Some people think that Twilight has a terrible plot. I was talking to someone (I can't remember who, but if you are reading this, thank you!) who said that Twilight was frustrating because there was no tension. The moment there is tension (Edward Cullen hates Bella) it is resolved almost instantly (he is really in love with her and can't control himself around her).

Fifty Shades Of Grey is Twilight fanfiction, but it does not follow the normal pattern. Normally, fanfiction takes characters from a well-loved book or movie and puts them in strange situations. In other words, they keep the characters, ditch the plot. But Fifty Shades Of Grey follows a different pattern in that it keeps the plot and ditches the characters. Anastasia and Christian are very different from Bella and Edward, the most noticeable difference being that Christian is not a vampire. However, the rest of the plot is almost identical.
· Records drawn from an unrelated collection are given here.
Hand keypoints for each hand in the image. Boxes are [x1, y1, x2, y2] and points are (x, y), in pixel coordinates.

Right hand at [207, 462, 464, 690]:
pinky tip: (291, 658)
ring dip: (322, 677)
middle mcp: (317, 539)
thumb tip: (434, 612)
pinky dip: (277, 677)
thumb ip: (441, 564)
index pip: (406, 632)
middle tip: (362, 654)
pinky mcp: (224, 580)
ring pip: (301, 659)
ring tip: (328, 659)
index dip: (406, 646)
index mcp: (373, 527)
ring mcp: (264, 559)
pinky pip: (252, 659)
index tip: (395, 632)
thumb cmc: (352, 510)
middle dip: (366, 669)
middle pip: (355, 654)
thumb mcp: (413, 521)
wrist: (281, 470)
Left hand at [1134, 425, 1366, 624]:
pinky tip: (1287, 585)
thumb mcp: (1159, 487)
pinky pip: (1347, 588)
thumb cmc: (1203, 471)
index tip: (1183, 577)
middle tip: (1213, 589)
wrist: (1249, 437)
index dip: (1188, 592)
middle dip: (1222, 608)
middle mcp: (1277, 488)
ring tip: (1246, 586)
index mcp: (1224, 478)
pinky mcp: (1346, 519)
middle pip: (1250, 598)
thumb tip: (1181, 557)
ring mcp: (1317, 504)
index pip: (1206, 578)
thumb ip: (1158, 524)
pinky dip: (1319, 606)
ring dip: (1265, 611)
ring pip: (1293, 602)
One of my friends read Fifty Shades Of Grey not realizing it was Twilight fanfiction and noticed a near bijection between the main plot events of each. Needless to say, she was surprised (and probably a bit relieved) when she realized it was written as Twilight fanfiction.

But the point of this is that the plot of Twilight is so popular that it was published twice! And if we think about Twilight as having a generic romance plot, then that plot has been published thousands of times under the Harlequin label.
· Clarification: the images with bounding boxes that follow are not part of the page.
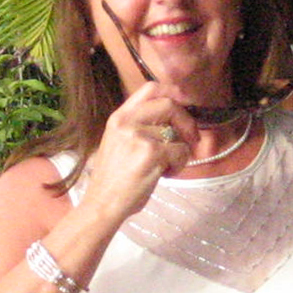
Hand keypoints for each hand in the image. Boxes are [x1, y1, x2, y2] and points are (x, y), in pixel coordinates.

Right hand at [86, 81, 194, 219]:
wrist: (102, 203)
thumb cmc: (113, 179)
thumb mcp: (120, 143)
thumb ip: (140, 127)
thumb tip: (174, 118)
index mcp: (119, 117)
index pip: (150, 88)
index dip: (173, 95)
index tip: (183, 110)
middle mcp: (127, 122)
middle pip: (169, 104)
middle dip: (186, 121)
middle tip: (190, 139)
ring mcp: (139, 136)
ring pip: (178, 134)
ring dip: (181, 152)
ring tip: (167, 166)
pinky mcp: (152, 153)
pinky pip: (181, 152)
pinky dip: (179, 165)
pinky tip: (164, 174)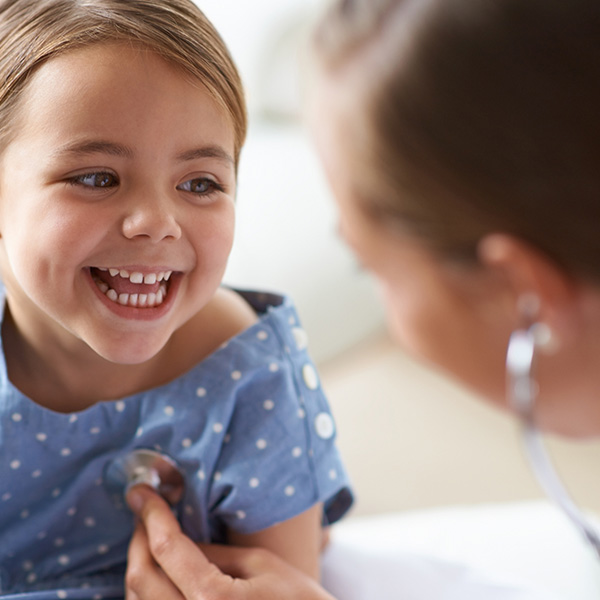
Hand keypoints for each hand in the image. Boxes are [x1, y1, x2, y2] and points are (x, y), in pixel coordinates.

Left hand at [125, 485, 334, 599]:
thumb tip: (176, 536)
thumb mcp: (259, 564)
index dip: (152, 514)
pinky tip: (159, 571)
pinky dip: (146, 589)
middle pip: (141, 576)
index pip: (166, 548)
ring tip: (150, 536)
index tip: (142, 491)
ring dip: (139, 563)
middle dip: (138, 537)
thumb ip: (212, 552)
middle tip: (145, 511)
We may think that the stock romance plot is trite and uninteresting, but the romance plot is not a new idea. Jane Austen wrote romances that we consider "real" literature, but we do not consider Harlequin romances "real" even though they have very similar structures. In both cases, a male and a female who are dissimilar in some way shouldn't be together. But, of course, they end up together, proving that, in books at least, love conquers all.

So the plot of Twilight really isn't that trite and dull. In fact, it is so not dull that we have read it and similar plots hundreds of times without being bored. And my guess is that we will continue to read books like this, and watch romantic comedies, and narrate our own love lives as though they were novels, and continue to feel pleasure from all of this, until we learn how to reproduce asexually.